The Supreme Court has further been informed that Parliament, after taking note of the said issues over the past seven decades and taking into account the recognized class of minorities in three specific countries, has issued the CAA.

The Supreme Court holds that immigration policy and in particular citizenship is the executive policy of the sovereign that is reflected in the competent legislation. policies of a state and by extension affect the security apparatus of the state and would fall directly within the domain of parliament.

The national government has further argued that the constitutionality of such a legislative measure must be assessed within the legislative domain and cannot be aggregated beyond that aim.

Filed by Sumant Singh, Joint Secretary, Ministry of Home Affairs, Government of India, the affidavit states that CAA is a benign piece of legislation intended to provide an easing, in the nature of an amnesty, to specific communities from the specified countries with a clear end date.

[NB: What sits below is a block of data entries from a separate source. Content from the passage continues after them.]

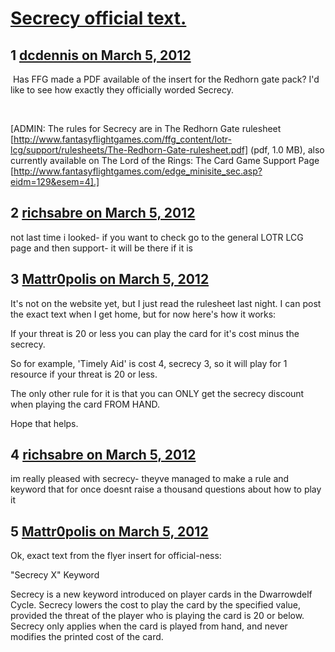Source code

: # [Secrecy official text.](https://community.fantasyflightgames.com/topic/61461-secrecy-official-text/)

## 1 [dcdennis on March 5, 2012](https://community.fantasyflightgames.com/topic/61461-secrecy-official-text/?do=findComment&comment=602439)

 Has FFG made a PDF available of the insert for the Redhorn gate pack? I'd like to see how exactly they officially worded Secrecy.

 

[ADMIN: The rules for Secrecy are in The Redhorn Gate rulesheet [http://www.fantasyflightgames.com/ffg_content/lotr-lcg/support/rulesheets/The-Redhorn-Gate-rulesheet.pdf] (pdf, 1.0 MB), also currently available on The Lord of the Rings: The Card Game Support Page [http://www.fantasyflightgames.com/edge_minisite_sec.asp?eidm=129&esem=4].]

## 2 [richsabre on March 5, 2012](https://community.fantasyflightgames.com/topic/61461-secrecy-official-text/?do=findComment&comment=602453)

not last time i looked- if you want to check go to the general LOTR LCG page and then support- it will be there if it is

## 3 [Mattr0polis on March 5, 2012](https://community.fantasyflightgames.com/topic/61461-secrecy-official-text/?do=findComment&comment=602482)

It's not on the website yet, but I just read the rulesheet last night. I can post the exact text when I get home, but for now here's how it works:

If your threat is 20 or less you can play the card for it's cost minus the secrecy.

So for example, 'Timely Aid' is cost 4, secrecy 3, so it will play for 1 resource if your threat is 20 or less.

The only other rule for it is that you can ONLY get the secrecy discount when playing the card FROM HAND.

Hope that helps.

## 4 [richsabre on March 5, 2012](https://community.fantasyflightgames.com/topic/61461-secrecy-official-text/?do=findComment&comment=602488)

im really pleased with secrecy- theyve managed to make a rule and keyword that for once doesnt raise a thousand questions about how to play it

## 5 [Mattr0polis on March 5, 2012](https://community.fantasyflightgames.com/topic/61461-secrecy-official-text/?do=findComment&comment=602519)

Ok, exact text from the flyer insert for official-ness:

"Secrecy X" Keyword

Secrecy is a new keyword introduced on player cards in the Dwarrowdelf Cycle. Secrecy lowers the cost to play the card by the specified value, provided the threat of the player who is playing the card is 20 or below. Secrecy only applies when the card is played from hand, and never modifies the printed cost of the card.

 

 

 

 

 

 

 

 

 

 

 

 

 

 

 

 

 

 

The treatment to be given to the classified communities in the neighboring countries has attracted the attention of successive governments, but no government took any legislative action and only recognized the problem and took some administrative action through executive instructions on issues related access, residence and citizenship of these classified communities, the court has been told.

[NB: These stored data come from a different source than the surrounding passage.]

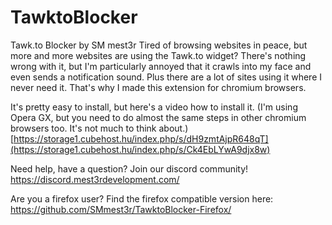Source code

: # TawktoBlocker
Tawk.to Blocker by SM mest3r
Tired of browsing websites in peace, but more and more websites are using the Tawk.to widget? There's nothing wrong with it, but I'm particularly annoyed that it crawls into my face and even sends a notification sound. Plus there are a lot of sites using it where I never need it. That's why I made this extension for chromium browsers. 

It's pretty easy to install, but here's a video how to install it. (I'm using Opera GX, but you need to do almost the same steps in other chromium browsers too. It's not much to think about.) [https://storage1.cubehost.hu/index.php/s/dH9zmtAjpR648qT](https://storage1.cubehost.hu/index.php/s/Ck4EbLYwA9djx8w)

Need help, have a question? Join our discord community! https://discord.mest3rdevelopment.com/

Are you a firefox user? Find the firefox compatible version here: https://github.com/SMmest3r/TawktoBlocker-Firefox/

It is further argued that CAA is without prejudice to any existing law that may have existed prior to the entry into force of the amendment and further seeks, in no way, to affect the legal, democratic or secular rights of any of the Indian citizens.

The Supreme Court has been informed that legal migration, based on valid documents and visas, is still allowed from all countries of the world, including from the three specified countries.

As for the CAA’s challenge for violating Section 14, the affidavit states that classification under the contested legislation is not new and that there are numerous central laws that are limited in their territorial application.

The Center’s reply adds that the Court would consider exercising its powers of judicial review, as such review would be highly restrictive and limited given the broader breadth of legislative policy and the legislative wisdom available to the competent legislator.

“… the legislative policy making in certain subjects and the wider scope of question available to the competent legislator in such matters has been recognized by the courts around the world that cannot be examined by the touchstone of Article 14 of the Constitution and that also in a jurisdiction of public interest,” the Center added

CAA, passed on December 12, 2019, amends Section 2 of the Citizenship Act of 1955, which defines “illegal migrants”. Now persons belonging to Hindu, Sikh, Buddhist, Jain, Parsi or Christian communities from neighboring Afghanistan, Bangladesh or Pakistan will not be treated as “illegal migrants” and will be eligible to apply for citizenship under the law of 1955.

As a result, more than 200 petitions have been filed against the introduction of the Amendment Act in 2019, which have been adopted by the Supreme Court. Notices in the pleadings were issued in January 2020, but the case could not go to trial.

Last month, the Supreme Court had noted that it will refer pleas against the Citizenship Amendment Act 2019 (CAA) to a three-judge bench. The court added that more instructions on the case will be issued on October 31, i.e. today.